---
title: CREATE INDEX
description: "Use CREATE INDEX to speed up point lookups and highly selective queries in MotherDuck."
---

# CREATE INDEX

The `CREATE INDEX` statement creates an [Adaptive Radix Tree (ART)](https://duckdb.org/docs/stable/sql/indexes) index on one or more columns. In MotherDuck, indexes speed up point lookups, range queries, and some highly selective joins.

## Syntax

```sql
CREATE [UNIQUE] INDEX [IF NOT EXISTS] <index_name>
ON <table_name> (<column_name> [, ...]);
```

## When to use indexes

Indexes work best for very selective queries that return a small fraction of the table's rows. For example:

- **Point lookups** -- finding a single row by ID or key
- **Highly selective range queries** -- filtering on a narrow range that matches less than ~0.1% of the data
- **Selective joins** -- joining on indexed columns with high selectivity

For broader analytical queries that scan large portions of a table, MotherDuck's columnar storage and zone maps already provide strong performance without indexes.

## Example

```sql
-- Create a table and an index
CREATE TABLE users (id INTEGER, name VARCHAR);
INSERT INTO users VALUES (1, 'Alice'), (2, 'Bob'), (3, 'Charlie');
CREATE INDEX idx_user_id ON users(id);

-- Point lookup uses the index
SELECT * FROM users WHERE id = 1;
```

You can verify that the index is being used with the [EXPLAIN](/sql-reference/motherduck-sql-reference/explain/) statement:

```sql
EXPLAIN SELECT * FROM users WHERE id = 1;
-- Shows INDEX_SCAN when the index is used
```

## Constraints

Indexes are also created automatically when you add a `UNIQUE` or `PRIMARY KEY` constraint.

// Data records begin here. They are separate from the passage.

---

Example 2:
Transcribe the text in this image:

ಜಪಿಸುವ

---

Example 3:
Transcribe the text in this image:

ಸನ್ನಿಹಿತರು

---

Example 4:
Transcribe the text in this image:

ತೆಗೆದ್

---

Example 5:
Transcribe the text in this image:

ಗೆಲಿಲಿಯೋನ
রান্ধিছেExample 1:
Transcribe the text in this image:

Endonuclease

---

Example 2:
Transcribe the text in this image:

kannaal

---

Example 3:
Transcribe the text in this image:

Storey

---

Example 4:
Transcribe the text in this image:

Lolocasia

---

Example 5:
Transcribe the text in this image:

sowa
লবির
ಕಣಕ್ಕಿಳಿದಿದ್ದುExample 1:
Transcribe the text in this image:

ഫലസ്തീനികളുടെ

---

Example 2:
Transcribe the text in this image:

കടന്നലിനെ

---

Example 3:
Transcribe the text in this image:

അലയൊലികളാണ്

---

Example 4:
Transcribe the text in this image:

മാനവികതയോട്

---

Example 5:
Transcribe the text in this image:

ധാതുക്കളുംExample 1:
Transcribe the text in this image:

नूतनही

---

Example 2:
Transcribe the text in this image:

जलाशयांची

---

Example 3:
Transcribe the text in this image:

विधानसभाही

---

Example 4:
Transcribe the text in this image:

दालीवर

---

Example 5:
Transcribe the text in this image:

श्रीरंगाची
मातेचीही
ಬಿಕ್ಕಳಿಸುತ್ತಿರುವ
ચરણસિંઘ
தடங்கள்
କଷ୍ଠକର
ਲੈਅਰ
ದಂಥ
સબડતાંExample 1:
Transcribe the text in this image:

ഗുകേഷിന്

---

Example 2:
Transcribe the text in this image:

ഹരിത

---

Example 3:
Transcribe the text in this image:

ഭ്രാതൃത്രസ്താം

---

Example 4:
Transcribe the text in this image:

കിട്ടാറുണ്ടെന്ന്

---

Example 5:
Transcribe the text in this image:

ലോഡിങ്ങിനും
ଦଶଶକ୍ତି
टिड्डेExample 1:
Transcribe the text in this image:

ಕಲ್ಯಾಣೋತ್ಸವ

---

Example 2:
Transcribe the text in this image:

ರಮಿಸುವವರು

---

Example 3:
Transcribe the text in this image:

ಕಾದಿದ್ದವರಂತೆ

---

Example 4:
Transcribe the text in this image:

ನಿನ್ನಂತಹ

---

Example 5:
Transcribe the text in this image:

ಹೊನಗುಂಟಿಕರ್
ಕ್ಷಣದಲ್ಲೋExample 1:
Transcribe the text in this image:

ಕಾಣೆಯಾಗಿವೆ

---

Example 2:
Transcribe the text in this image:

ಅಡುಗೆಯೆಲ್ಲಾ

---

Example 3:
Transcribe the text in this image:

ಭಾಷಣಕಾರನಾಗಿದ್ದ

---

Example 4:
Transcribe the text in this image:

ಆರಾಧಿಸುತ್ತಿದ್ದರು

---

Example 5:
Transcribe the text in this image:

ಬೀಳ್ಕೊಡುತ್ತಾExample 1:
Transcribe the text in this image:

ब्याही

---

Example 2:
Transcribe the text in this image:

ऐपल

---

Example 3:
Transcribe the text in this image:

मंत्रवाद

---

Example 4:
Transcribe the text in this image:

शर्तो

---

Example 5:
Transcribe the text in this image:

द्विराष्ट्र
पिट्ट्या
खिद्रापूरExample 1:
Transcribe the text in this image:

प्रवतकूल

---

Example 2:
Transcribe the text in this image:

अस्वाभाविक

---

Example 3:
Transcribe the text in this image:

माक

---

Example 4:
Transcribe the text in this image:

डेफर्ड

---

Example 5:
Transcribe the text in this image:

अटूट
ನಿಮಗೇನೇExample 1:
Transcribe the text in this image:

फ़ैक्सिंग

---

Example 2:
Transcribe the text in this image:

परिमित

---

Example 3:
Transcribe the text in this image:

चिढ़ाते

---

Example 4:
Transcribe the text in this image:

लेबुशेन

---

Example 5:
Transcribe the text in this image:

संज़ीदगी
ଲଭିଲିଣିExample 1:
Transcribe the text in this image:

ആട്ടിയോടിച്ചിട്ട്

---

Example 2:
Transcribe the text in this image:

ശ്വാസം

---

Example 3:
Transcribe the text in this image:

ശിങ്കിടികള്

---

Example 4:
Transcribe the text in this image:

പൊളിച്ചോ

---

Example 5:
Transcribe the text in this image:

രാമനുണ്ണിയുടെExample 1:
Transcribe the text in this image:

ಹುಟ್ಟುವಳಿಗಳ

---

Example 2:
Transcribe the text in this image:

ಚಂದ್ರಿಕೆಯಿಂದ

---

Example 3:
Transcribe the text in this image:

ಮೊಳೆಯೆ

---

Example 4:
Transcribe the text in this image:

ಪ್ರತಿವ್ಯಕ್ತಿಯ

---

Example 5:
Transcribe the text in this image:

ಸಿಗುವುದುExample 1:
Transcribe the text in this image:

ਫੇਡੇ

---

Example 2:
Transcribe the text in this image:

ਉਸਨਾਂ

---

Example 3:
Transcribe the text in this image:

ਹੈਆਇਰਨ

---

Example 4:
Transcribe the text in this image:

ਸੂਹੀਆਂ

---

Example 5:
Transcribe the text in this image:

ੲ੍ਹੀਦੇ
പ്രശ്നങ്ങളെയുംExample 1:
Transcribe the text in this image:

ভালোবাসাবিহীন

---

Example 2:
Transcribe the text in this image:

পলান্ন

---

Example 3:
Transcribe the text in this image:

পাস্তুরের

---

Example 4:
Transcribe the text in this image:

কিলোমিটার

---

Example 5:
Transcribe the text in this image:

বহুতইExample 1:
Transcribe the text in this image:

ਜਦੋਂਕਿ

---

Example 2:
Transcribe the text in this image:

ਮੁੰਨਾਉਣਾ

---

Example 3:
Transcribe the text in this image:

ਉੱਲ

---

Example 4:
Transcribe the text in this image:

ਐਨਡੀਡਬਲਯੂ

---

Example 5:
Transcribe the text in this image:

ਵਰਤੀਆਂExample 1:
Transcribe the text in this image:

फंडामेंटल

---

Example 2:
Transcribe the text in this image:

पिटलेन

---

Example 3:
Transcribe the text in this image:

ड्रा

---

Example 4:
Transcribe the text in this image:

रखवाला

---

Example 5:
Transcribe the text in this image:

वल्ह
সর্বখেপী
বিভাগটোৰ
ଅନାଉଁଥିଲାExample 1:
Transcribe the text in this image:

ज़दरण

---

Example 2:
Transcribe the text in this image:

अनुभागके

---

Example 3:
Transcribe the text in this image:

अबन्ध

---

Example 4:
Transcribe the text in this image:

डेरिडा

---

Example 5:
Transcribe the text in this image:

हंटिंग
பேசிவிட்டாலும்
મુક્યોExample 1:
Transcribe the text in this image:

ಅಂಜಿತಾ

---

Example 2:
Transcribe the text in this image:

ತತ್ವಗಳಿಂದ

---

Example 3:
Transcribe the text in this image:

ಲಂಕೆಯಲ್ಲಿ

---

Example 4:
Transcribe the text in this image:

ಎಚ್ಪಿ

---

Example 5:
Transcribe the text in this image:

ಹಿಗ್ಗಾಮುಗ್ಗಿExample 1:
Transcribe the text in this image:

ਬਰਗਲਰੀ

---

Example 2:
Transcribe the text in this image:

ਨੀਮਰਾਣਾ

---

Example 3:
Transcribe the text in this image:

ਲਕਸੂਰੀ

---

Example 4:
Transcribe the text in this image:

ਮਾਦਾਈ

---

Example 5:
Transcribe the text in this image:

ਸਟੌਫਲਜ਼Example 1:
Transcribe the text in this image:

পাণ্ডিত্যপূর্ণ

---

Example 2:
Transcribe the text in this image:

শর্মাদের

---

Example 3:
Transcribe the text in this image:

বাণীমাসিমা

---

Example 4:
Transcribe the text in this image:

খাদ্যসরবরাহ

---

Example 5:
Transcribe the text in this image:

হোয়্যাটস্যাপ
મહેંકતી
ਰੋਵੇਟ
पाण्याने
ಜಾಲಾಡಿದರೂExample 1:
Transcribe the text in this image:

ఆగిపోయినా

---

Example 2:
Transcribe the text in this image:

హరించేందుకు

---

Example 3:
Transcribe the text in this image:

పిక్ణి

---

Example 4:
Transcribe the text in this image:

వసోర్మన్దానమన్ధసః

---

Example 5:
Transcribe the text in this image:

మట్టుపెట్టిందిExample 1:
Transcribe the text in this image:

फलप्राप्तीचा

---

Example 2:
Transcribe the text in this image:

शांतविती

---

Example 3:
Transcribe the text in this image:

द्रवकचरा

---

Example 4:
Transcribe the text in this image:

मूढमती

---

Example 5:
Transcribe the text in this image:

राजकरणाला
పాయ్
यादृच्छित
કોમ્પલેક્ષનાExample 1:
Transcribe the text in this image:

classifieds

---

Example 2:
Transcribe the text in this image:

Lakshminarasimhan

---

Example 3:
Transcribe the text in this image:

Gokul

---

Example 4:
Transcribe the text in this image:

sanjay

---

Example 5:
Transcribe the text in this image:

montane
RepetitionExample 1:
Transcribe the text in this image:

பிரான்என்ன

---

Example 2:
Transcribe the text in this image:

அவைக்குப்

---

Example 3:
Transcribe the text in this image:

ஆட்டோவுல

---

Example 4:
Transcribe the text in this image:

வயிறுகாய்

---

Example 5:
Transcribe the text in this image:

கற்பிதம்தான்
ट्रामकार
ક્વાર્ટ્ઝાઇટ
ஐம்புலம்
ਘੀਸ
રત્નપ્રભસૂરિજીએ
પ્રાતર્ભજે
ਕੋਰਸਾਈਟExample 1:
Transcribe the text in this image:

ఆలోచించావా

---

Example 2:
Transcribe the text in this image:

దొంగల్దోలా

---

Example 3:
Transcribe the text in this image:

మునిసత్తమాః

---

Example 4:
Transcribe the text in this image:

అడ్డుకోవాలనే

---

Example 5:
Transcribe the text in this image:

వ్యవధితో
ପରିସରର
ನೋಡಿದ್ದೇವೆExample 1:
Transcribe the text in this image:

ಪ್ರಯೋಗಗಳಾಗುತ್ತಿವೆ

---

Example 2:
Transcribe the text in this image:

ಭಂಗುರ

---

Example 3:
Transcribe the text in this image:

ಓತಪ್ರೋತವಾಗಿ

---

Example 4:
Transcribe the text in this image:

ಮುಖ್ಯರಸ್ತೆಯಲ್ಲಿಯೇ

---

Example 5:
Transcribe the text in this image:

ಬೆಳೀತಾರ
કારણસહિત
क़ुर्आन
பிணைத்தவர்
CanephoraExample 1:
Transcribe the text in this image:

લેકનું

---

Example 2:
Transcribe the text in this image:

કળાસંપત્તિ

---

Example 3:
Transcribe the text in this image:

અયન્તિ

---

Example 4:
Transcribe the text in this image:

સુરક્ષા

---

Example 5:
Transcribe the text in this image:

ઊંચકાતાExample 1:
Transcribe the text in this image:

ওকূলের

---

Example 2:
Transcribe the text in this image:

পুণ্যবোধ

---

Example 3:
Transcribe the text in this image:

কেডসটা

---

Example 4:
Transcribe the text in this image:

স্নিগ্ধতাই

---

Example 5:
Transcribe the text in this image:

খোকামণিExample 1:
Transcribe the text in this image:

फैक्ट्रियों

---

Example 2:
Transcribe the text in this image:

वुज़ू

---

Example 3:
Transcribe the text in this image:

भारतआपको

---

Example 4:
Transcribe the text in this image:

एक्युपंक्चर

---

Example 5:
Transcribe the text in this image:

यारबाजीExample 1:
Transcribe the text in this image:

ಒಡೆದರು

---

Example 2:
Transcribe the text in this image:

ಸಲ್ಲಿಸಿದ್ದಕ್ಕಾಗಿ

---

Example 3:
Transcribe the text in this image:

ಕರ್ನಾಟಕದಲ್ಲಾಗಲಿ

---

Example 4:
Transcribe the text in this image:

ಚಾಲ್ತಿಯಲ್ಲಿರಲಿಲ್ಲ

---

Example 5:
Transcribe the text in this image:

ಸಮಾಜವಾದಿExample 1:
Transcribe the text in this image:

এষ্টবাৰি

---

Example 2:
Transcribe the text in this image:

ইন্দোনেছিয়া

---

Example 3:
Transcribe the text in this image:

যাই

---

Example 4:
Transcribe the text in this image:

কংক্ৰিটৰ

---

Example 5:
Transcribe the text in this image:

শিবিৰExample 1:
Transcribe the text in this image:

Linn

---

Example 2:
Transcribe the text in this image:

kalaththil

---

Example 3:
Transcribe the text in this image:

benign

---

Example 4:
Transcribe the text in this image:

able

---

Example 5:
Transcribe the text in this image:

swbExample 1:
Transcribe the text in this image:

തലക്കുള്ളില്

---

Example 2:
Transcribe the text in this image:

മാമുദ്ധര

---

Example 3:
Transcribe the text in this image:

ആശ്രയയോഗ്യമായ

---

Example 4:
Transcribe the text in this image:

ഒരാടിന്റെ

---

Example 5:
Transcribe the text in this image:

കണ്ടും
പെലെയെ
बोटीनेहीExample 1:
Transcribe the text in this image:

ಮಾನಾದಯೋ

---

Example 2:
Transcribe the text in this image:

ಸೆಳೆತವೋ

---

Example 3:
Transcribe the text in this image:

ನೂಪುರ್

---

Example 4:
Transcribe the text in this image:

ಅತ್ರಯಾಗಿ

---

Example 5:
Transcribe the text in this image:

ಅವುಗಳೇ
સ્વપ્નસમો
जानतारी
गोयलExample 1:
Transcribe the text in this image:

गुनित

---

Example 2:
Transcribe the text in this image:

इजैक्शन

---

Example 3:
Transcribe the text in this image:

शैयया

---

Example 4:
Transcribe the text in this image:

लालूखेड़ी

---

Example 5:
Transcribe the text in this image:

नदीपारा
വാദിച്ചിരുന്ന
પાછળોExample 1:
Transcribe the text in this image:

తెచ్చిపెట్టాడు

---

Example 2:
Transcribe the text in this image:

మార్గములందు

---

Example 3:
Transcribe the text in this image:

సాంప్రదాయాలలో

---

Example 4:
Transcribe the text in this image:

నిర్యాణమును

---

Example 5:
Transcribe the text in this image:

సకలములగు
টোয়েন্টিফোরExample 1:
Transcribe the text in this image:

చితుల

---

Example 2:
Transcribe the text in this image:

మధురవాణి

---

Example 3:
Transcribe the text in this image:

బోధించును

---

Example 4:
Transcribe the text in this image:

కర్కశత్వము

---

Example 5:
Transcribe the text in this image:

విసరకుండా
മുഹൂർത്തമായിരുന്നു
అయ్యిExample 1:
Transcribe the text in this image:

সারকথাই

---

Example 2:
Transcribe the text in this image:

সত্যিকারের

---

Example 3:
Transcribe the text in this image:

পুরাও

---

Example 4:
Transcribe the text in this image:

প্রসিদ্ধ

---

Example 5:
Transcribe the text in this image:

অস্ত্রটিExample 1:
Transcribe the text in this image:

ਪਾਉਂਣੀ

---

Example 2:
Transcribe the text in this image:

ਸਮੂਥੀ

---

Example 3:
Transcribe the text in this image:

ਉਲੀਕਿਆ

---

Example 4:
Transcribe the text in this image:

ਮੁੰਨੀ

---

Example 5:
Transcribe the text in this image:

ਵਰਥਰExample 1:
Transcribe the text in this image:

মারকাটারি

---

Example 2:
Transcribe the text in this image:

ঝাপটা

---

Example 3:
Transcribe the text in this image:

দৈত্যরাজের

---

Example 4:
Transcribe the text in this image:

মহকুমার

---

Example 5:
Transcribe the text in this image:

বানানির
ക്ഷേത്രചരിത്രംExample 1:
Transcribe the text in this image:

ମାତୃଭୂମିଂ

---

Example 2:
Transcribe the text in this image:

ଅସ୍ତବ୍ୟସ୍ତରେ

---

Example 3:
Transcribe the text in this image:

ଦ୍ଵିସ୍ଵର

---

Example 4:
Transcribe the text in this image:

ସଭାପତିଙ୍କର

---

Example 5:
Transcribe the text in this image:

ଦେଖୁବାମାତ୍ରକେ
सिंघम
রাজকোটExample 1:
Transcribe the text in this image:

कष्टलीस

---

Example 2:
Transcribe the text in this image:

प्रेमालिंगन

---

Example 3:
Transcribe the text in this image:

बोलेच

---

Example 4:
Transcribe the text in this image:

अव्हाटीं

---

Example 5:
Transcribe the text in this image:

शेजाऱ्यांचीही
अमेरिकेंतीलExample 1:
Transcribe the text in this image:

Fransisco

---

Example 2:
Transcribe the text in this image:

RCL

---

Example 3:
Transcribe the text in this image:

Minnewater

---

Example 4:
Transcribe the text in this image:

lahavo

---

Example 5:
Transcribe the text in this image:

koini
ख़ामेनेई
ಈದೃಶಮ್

This lets you use features like [`INSERT ... ON CONFLICT`](https://duckdb.org/docs/stable/sql/statements/insert#on-conflict-clause) for upserts and deduplication.

```sql
CREATE TABLE events (
  event_id INTEGER PRIMARY KEY,
  event_name VARCHAR
);

-- Upsert: insert or update on conflict
INSERT INTO events VALUES (1, 'signup')
ON CONFLICT (event_id) DO UPDATE SET event_name = excluded.event_name;
```

## Trade-offs

Indexes slow down `INSERT`, `UPDATE`, and `DELETE` operations because the index must be updated alongside the table data. If your workload is write-heavy and doesn't benefit from selective lookups, skip the index.

ART indexes also need to fit in memory during creation, so they may not be practical for very large columns.